● **Exercise objective**
Within the material below, how many lines carry the word "contact"? Only that number is wanted.
********************
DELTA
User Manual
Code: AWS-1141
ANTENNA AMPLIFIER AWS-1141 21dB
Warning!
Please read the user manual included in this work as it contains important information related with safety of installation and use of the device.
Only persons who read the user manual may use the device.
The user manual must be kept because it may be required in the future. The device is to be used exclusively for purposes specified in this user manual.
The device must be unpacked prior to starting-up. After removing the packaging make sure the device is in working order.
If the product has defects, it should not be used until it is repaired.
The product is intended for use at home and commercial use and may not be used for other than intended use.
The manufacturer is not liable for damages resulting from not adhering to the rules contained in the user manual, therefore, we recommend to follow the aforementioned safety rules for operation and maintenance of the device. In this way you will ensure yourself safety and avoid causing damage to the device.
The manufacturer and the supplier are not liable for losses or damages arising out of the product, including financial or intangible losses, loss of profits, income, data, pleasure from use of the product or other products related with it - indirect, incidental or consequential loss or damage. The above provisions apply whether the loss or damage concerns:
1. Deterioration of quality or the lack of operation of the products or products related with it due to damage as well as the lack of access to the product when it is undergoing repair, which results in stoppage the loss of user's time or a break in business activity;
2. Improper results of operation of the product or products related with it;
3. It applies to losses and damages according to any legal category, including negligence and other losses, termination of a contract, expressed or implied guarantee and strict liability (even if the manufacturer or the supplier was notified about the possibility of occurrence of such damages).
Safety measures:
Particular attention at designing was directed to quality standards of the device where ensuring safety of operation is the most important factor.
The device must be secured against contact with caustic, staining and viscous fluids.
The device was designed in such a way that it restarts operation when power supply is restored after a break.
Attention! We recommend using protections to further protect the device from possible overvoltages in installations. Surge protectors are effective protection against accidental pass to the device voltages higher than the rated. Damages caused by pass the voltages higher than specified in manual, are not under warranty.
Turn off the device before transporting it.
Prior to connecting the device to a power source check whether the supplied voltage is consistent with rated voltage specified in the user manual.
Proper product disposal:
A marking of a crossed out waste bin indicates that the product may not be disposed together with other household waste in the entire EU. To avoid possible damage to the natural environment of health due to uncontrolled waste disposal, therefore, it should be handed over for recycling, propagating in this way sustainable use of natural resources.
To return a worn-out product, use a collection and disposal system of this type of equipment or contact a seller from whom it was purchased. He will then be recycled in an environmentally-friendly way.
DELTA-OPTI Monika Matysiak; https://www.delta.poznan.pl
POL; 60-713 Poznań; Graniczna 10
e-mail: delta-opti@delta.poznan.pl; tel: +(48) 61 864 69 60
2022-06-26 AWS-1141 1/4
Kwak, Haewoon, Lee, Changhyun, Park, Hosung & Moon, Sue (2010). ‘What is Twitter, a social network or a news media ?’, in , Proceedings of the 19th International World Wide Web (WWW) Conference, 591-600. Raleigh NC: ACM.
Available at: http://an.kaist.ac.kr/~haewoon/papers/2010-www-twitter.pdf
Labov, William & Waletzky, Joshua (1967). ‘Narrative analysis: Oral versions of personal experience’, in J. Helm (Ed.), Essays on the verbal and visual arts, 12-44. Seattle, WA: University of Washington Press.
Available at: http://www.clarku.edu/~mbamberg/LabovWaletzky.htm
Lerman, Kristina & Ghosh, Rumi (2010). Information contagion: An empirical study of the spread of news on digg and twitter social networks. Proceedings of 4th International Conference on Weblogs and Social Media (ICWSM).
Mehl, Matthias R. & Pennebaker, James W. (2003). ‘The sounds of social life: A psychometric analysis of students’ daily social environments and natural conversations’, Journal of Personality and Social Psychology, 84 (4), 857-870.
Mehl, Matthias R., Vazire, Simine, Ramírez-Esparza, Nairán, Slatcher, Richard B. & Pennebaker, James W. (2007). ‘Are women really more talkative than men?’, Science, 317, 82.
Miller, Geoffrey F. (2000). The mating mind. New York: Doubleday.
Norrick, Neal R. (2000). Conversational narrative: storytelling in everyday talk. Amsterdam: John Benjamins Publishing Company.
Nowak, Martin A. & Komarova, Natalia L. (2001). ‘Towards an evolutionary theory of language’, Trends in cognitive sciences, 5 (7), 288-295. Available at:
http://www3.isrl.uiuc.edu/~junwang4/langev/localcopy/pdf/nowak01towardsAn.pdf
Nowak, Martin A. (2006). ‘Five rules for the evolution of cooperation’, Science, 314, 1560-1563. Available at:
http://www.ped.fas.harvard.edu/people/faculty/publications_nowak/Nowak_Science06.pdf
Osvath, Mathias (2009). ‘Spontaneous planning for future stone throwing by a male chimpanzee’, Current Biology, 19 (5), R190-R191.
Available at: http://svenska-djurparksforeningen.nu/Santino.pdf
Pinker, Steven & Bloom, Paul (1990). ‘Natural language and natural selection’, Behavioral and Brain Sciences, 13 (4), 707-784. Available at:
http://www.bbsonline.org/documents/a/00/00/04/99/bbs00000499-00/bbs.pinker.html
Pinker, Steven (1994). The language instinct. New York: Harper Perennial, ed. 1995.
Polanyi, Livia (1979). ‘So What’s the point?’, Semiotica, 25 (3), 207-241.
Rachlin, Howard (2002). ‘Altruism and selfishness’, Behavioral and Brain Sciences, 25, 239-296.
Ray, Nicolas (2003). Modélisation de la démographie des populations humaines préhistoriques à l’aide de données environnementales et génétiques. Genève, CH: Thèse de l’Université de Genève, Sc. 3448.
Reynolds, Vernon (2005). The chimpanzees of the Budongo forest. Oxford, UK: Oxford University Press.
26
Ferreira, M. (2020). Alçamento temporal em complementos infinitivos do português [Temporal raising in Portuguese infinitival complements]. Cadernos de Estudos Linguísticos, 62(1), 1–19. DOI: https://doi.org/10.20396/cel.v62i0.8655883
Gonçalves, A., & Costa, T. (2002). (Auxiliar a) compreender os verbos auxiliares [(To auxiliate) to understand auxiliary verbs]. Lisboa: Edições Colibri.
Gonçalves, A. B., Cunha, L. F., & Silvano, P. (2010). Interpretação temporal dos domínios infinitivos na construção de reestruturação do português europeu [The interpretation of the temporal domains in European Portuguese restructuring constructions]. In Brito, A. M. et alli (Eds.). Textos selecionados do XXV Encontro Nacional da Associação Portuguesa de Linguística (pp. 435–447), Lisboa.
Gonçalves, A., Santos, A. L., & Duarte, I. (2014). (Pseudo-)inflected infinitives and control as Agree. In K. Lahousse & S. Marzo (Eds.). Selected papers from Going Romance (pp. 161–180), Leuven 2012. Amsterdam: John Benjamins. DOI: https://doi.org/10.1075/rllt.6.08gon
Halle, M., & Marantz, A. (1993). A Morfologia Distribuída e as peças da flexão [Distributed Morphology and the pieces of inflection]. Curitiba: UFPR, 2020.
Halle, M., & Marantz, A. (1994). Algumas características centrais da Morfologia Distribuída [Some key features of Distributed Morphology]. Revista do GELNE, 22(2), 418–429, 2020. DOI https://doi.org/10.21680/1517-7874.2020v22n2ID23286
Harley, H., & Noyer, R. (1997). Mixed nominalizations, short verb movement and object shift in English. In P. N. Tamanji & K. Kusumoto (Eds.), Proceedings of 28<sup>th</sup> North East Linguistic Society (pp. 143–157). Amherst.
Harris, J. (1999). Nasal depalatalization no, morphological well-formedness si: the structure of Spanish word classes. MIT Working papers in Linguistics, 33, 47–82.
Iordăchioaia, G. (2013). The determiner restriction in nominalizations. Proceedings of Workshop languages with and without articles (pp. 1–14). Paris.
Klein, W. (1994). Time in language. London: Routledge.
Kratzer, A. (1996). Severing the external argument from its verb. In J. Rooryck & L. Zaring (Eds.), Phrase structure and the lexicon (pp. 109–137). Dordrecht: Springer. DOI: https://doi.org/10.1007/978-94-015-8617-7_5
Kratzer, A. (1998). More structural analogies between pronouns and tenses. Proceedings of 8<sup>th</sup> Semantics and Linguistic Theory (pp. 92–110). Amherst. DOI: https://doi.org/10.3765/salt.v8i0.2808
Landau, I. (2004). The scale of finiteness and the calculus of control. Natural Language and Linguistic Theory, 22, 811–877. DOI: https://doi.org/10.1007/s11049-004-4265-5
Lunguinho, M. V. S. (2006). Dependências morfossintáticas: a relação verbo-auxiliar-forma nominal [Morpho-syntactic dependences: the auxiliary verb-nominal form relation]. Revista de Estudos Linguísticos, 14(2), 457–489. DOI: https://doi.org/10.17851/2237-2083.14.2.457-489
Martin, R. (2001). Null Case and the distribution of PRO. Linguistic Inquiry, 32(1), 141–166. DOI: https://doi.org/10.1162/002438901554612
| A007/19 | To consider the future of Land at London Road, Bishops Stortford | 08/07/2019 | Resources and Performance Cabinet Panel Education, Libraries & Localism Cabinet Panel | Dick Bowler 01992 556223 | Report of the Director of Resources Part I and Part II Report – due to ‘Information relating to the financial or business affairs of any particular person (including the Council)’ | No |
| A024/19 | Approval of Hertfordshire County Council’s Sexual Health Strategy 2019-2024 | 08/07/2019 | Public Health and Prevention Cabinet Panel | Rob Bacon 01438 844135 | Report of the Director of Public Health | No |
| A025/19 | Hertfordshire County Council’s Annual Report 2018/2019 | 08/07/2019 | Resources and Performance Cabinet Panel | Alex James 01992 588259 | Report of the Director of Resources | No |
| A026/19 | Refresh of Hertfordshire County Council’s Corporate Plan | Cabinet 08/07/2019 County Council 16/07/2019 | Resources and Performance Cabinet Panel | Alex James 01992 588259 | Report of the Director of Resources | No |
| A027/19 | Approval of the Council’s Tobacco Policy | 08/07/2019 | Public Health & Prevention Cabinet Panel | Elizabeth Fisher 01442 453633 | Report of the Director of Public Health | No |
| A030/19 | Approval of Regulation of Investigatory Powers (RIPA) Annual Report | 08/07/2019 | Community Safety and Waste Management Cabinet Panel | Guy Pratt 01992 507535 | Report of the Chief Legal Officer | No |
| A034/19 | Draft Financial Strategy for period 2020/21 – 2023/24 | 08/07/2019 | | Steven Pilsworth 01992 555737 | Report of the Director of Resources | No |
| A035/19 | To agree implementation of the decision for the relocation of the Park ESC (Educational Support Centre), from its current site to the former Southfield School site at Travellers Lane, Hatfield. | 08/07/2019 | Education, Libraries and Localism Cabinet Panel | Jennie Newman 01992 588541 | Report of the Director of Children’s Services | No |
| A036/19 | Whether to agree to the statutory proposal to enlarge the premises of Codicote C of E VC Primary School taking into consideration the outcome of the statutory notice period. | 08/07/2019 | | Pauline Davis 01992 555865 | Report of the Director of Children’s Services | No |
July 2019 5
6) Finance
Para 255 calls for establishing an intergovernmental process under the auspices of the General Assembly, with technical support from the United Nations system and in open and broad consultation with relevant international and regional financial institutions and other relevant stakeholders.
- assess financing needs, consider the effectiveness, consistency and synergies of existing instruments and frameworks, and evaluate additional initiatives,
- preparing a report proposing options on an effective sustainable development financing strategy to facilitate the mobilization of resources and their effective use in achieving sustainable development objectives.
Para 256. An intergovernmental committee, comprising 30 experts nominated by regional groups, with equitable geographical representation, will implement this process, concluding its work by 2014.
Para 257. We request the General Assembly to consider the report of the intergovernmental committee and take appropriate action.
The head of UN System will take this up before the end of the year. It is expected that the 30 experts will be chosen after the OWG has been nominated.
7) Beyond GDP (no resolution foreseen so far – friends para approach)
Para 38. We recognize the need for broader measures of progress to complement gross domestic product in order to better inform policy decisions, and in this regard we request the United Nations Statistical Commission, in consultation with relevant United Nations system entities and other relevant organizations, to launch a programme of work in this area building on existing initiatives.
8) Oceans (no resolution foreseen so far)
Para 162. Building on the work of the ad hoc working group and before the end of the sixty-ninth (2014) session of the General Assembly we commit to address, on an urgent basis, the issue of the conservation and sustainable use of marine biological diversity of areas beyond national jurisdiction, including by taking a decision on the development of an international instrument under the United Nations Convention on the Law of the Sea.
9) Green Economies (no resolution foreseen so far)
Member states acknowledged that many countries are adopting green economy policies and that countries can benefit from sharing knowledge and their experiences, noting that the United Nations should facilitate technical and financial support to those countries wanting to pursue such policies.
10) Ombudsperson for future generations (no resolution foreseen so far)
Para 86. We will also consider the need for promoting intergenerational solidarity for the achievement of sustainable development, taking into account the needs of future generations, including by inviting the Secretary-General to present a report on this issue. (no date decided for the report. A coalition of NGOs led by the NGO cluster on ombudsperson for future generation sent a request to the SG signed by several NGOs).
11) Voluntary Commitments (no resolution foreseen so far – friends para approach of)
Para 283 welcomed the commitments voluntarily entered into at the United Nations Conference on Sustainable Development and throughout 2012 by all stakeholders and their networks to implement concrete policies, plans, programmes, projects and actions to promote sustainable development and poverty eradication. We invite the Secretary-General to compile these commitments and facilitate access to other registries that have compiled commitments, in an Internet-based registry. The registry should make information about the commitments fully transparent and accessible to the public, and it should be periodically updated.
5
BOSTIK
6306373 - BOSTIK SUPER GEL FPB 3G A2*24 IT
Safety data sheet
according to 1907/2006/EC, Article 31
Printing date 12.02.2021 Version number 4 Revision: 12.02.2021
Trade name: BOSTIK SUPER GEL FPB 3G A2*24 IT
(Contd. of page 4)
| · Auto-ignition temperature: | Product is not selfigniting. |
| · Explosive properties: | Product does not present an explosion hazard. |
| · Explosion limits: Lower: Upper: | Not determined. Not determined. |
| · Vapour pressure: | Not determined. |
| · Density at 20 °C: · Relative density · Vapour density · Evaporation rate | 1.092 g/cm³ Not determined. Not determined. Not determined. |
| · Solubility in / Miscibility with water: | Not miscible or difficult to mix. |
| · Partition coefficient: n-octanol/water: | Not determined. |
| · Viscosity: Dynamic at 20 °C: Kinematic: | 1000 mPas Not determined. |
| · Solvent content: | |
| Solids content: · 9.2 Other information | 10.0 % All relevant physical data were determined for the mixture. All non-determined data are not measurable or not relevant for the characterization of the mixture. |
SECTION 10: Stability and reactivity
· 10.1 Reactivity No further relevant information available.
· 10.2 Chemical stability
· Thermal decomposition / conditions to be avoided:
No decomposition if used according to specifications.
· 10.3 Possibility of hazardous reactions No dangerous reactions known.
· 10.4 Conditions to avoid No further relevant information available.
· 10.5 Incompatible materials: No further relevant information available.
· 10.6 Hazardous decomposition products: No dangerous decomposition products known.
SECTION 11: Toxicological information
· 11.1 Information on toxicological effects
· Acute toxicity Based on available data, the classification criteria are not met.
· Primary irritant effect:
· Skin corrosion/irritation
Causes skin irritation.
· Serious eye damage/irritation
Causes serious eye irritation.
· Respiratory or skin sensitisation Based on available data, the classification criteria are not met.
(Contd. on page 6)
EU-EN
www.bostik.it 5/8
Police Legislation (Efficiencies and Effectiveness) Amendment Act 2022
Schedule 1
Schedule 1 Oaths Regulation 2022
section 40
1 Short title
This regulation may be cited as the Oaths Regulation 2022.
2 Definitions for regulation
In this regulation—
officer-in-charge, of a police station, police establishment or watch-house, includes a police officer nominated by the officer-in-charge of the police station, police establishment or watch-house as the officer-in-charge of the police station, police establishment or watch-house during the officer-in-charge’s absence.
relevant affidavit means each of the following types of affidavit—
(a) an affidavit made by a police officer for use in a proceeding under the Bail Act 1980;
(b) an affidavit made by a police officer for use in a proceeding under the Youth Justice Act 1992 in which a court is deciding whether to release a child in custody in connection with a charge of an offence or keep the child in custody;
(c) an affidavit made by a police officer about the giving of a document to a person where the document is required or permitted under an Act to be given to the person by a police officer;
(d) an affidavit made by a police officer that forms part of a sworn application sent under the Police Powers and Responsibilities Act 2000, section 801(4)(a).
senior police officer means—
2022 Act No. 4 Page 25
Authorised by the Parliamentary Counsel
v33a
********************
● **Result of the task**
2